---------- EXTRAIT FOURNI

Opfermann Erwin+

 


Préparatifs de la bataille

Il est peut-être bon de rappeler ce que fut la période précédant la bataille de Farébersviller.

Dès la mi-octobre, les Allemands étaient revenus plus nombreux dans le village. Le cantonnement se situait dans les maisons abandonnées par les familles déportées en Silésie. Leur cuisine était installée rue des Moulins, dans la maison Muller Eugène, à côté de la maison maternelle. Nos rapports avec les soldats ne pouvaient être qu’ambigus car nous craignions leurs sautes d’humeur et il valait mieux composer avec eux. Ma mère, habitant à proximité de la Feldküche, se mit en rapport avec le boucher du régiment pour dépecer son cochon. La bête fut rondement saucissonnée, mais les meilleurs morceaux atterrirent dans l’assiette des officiers. Protester ? Il ne fallait pas y penser ! Pour tuer le cochon, on devait obtenir une autorisation spéciale du Fleischbeschauer.

--------------------

- VOS TÂCHES
(1) Selon le récit sur les préparatifs de la bataille de Farébersviller, dans quelle rue et dans quelle maison la cuisine des Allemands était-elle installée ?
(2) Recopiez fidèlement le passage du récit sur les préparatifs de la bataille de Farébersviller qui va de « Il est peut-être » jusqu'à « spéciale du Fleischbeschauer. ».
(3) Rédigez la suite du récit sur les préparatifs de la bataille de Farébersviller en partant de sa dernière phrase.

---------- EXTRAITS DE DONNÉES

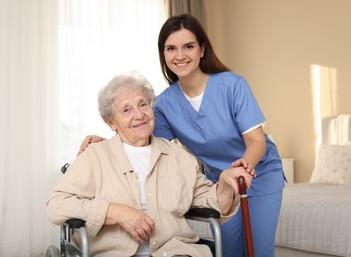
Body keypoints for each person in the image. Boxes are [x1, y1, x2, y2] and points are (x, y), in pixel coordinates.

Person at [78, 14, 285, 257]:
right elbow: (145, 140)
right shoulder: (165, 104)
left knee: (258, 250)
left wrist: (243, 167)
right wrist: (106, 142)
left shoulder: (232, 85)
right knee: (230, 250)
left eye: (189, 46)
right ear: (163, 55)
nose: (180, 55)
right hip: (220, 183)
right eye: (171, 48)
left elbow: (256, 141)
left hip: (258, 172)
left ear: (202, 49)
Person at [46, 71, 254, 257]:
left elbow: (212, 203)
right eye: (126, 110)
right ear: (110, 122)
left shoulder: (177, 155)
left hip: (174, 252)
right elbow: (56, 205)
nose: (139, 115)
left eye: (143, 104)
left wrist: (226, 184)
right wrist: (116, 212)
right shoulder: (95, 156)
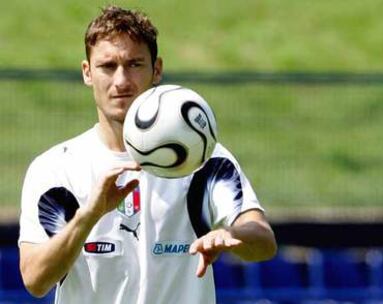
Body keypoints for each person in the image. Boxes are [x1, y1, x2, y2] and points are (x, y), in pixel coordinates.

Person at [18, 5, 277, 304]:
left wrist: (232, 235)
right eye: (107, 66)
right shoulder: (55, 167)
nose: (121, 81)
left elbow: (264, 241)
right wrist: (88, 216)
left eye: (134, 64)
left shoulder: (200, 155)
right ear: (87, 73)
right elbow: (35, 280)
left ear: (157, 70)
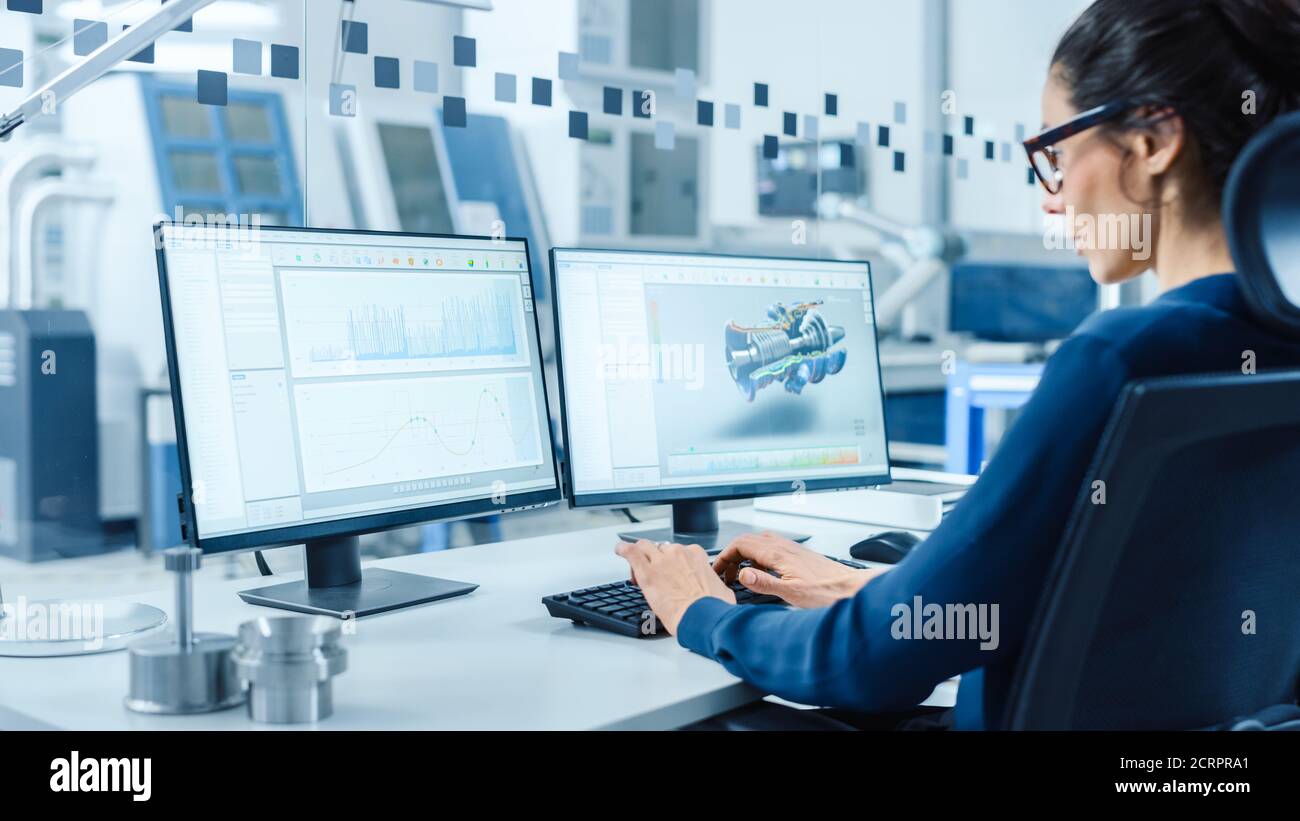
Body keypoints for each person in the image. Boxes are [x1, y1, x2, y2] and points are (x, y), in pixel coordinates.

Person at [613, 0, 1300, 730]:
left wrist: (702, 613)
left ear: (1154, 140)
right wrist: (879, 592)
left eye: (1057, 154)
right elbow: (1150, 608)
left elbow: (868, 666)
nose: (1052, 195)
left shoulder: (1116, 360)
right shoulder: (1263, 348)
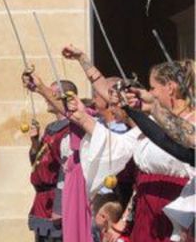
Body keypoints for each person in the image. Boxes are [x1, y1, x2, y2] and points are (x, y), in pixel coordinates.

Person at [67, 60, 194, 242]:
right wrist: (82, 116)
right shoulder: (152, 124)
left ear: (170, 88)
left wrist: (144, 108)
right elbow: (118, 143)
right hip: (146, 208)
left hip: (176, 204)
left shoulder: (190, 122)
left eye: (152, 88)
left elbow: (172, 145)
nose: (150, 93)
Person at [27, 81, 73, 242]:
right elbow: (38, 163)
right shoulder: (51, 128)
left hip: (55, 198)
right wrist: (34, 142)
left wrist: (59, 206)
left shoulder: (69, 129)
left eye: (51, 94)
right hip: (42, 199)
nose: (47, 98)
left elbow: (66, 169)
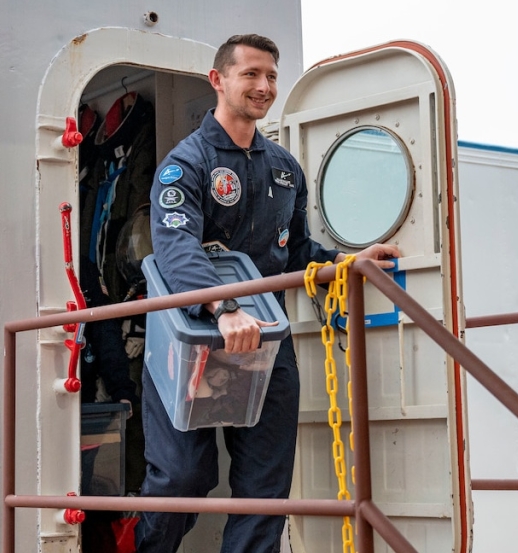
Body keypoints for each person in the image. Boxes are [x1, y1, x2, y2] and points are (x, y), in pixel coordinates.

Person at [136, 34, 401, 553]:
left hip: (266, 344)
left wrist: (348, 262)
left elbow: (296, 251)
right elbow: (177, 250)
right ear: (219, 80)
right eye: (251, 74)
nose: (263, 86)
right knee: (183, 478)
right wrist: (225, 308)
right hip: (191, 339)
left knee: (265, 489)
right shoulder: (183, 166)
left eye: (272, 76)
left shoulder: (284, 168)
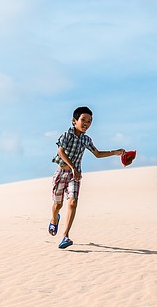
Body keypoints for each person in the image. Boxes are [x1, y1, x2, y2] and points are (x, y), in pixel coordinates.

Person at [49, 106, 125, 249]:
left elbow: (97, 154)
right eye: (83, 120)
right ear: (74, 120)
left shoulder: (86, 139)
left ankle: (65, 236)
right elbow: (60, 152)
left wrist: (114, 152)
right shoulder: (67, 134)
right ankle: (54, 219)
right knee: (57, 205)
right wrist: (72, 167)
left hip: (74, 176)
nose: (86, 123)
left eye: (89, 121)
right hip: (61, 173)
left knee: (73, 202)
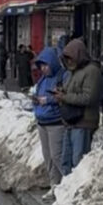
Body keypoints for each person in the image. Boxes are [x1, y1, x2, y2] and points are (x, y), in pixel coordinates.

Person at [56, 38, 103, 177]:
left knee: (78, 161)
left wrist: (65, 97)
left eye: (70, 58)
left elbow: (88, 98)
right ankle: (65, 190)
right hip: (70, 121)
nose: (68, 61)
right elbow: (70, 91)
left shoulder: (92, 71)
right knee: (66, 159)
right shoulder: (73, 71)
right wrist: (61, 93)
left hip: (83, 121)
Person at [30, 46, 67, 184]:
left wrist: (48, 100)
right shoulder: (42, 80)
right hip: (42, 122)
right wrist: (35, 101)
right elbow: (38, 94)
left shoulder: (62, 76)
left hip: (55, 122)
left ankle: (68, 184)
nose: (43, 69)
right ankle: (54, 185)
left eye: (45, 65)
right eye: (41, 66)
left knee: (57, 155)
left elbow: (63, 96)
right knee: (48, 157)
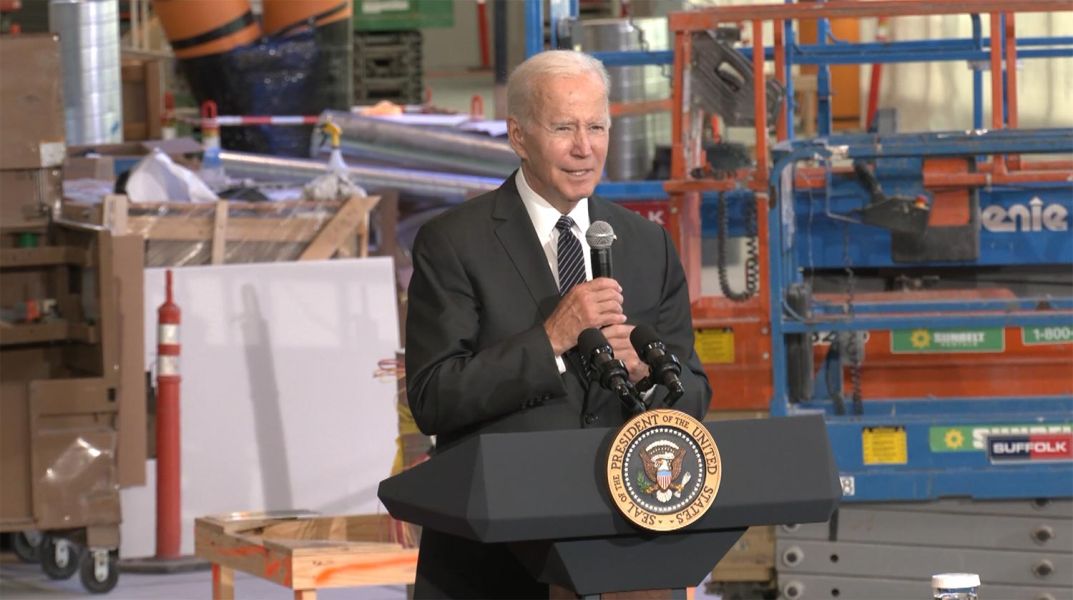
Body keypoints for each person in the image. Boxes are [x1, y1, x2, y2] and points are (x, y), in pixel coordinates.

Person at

--------------------
---------- EXTRAITS DE DONNÉES

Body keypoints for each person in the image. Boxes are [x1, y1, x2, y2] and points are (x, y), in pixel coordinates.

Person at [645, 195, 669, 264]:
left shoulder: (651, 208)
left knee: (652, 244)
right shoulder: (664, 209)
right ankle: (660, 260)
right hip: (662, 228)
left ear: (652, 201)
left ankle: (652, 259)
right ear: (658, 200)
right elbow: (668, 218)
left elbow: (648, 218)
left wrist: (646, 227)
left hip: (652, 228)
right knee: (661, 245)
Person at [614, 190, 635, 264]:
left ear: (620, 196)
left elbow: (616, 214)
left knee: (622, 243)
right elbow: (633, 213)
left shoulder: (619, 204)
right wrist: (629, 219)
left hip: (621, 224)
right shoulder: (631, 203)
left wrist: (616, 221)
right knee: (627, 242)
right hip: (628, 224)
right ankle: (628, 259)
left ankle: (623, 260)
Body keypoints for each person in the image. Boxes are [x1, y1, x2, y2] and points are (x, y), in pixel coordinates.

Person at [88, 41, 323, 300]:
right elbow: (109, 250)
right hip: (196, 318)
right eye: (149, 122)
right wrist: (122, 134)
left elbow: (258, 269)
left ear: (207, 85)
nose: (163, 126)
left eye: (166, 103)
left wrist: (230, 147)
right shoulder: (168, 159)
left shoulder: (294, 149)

--------------------

- RÉSULTATS
(1) Rue des Moulins, dans la maison Muller Eugène.

(2)
Il est peut-être bon de rappeler ce que fut la période précédant la bataille de Farébersviller.

Dès la mi-octobre, les Allemands étaient revenus plus nombreux dans le village. Le cantonnement se situait dans les maisons abandonnées par les familles déportées en Silésie. Leur cuisine était installée rue des Moulins, dans la maison Muller Eugène, à côté de la maison maternelle. Nos rapports avec les soldats ne pouvaient être qu’ambigus car nous craignions leurs sautes d’humeur et il valait mieux composer avec eux. Ma mère, habitant à proximité de la Feldküche, se mit en rapport avec le boucher du régiment pour dépecer son cochon. La bête fut rondement saucissonnée, mais les meilleurs morceaux atterrirent dans l’assiette des officiers. Protester ? Il ne fallait pas y penser ! Pour tuer le cochon, on devait obtenir une autorisation spéciale du Fleischbeschauer.

(3)
En dessous de 240 livres, impossible de faire un mauvais sort à la bête. J’eus toutes les peines du monde à convaincre le responsable pour trucider mon gros goret de 236 livres. « Pour 4 livres qui manquent, vous n’allez pas en faire un drame ! ». Il faut savoir que, dans le cas d’une bête tuée, les tickets ouvrant droit aux rations de viande (Fleischkarte) n’étaient plus distribués aux propriétaires de l’animal trucidé.

Fin octobre, une rescousse germanique arriva d’Italie et s’installa dans les maisons Kleinhentz Aloyse, Kalfous Marcel et Bodo Albert. Des nouvelles, rassurantes pour nous, signalaient les Américains proches de Mohrange. L’organisation allemande battait son plein. Devant le danger imminent, les femmes et les jeunes filles du village furent réquisitionnées pour démarrer les creusements des tranchées ceinturant le Biehl.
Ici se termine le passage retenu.